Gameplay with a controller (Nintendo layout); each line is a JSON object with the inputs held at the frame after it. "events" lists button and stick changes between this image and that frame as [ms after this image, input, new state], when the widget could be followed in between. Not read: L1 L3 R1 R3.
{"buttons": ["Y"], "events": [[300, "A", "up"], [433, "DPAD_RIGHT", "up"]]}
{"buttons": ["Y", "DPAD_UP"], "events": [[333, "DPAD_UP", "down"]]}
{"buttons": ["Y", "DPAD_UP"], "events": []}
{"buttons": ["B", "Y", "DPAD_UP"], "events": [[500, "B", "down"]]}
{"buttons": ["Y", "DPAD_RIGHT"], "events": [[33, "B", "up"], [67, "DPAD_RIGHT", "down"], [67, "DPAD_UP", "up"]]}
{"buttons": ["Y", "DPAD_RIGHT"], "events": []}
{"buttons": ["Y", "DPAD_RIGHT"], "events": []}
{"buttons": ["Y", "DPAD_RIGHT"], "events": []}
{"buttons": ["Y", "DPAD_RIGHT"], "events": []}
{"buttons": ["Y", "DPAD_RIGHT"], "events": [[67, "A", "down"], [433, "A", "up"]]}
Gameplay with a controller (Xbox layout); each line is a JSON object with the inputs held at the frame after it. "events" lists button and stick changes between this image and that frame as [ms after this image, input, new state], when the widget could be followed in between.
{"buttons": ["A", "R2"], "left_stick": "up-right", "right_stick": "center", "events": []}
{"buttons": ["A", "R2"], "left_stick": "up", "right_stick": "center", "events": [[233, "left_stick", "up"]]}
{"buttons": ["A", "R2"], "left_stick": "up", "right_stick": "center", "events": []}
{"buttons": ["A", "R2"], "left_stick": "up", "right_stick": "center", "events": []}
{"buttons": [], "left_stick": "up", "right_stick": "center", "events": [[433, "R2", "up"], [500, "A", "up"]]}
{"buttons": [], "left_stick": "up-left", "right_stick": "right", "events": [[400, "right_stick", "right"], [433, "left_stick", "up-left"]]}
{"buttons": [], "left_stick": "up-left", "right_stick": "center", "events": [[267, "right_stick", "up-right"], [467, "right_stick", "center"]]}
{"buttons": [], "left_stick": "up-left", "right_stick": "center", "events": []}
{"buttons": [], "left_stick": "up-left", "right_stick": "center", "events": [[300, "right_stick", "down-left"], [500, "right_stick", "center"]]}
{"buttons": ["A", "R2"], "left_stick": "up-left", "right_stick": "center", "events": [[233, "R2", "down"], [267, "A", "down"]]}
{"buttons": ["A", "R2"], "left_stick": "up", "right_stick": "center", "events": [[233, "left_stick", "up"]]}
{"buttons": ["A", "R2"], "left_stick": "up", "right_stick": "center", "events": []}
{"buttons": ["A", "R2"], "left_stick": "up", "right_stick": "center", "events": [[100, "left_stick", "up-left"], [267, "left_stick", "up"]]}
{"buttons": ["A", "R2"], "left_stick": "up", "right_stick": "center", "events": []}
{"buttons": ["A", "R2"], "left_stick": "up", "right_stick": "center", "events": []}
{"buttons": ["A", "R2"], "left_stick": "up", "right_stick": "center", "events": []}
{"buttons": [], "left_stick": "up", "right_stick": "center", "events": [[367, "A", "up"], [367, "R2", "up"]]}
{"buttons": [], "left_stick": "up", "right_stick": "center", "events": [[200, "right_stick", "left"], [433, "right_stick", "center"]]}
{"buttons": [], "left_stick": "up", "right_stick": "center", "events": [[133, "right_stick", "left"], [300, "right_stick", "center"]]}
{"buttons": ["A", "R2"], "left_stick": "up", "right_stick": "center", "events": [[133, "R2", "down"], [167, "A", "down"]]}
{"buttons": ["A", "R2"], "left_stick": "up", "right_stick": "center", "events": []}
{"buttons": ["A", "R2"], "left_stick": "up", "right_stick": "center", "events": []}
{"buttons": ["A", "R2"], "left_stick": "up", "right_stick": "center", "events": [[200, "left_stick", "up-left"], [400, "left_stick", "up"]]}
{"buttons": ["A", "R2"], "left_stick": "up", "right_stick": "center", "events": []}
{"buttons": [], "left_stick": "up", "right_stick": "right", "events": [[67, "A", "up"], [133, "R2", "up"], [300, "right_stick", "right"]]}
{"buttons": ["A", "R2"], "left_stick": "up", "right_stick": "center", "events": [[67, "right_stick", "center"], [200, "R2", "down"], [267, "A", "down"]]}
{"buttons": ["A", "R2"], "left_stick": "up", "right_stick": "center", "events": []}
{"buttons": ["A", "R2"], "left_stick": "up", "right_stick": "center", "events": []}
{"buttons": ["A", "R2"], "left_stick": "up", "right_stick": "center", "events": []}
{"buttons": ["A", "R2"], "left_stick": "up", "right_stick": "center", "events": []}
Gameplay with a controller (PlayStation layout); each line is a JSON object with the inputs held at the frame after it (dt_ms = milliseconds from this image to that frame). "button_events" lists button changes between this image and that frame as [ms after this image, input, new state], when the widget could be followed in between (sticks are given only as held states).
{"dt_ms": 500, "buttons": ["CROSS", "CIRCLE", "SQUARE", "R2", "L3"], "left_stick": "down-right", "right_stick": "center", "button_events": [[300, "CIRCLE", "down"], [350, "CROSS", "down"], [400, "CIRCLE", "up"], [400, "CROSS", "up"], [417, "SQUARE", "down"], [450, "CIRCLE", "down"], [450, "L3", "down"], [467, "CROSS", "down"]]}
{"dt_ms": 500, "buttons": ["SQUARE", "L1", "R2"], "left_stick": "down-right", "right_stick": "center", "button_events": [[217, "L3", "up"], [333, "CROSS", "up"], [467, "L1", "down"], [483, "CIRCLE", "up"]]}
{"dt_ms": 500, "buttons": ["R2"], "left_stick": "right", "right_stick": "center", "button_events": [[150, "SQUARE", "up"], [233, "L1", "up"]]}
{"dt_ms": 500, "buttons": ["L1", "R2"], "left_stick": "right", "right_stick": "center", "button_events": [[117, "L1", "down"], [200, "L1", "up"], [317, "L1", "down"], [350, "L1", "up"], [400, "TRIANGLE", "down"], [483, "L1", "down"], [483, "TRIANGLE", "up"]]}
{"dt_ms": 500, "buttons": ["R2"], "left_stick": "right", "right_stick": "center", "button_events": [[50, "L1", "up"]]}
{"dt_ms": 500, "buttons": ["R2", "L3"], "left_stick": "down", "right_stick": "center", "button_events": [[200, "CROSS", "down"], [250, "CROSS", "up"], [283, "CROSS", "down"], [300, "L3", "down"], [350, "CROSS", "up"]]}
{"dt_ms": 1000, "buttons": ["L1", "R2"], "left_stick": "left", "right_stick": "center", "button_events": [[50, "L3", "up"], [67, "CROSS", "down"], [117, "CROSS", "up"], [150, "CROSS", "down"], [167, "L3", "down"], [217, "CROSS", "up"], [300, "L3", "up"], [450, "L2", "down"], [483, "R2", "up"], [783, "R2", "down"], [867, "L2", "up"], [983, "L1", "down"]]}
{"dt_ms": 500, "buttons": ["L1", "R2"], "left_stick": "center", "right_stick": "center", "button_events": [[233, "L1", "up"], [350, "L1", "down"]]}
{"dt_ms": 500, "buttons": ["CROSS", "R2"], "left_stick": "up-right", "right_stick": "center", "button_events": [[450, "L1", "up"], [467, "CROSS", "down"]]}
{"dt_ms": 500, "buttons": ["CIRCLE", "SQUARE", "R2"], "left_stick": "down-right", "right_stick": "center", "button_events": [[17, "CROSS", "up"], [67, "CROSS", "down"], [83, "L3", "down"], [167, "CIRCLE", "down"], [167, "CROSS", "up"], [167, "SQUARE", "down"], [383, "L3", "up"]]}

- _Task directions_
Copy each line of the listing that holds the word "lists".

- _Solution to the exercise_
Gameplay with a controller (Nintendo layout); each line is a JSON object with the inputs held at the frame after it. "events" lists button and stick changes between this image and that frame as [ms after this image, input, new state], when the widget could be followed in between. Not read: L1 L3 R1 R3.
Gameplay with a controller (Xbox layout); each line is a JSON object with the inputs held at the frame after it. "events" lists button and stick changes between this image and that frame as [ms after this image, input, new state], when the widget could be followed in between.
Gameplay with a controller (PlayStation layout); each line is a JSON object with the inputs held at the frame after it (dt_ms = milliseconds from this image to that frame). "button_events" lists button changes between this image and that frame as [ms after this image, input, new state], when the widget could be followed in between (sticks are given only as held states).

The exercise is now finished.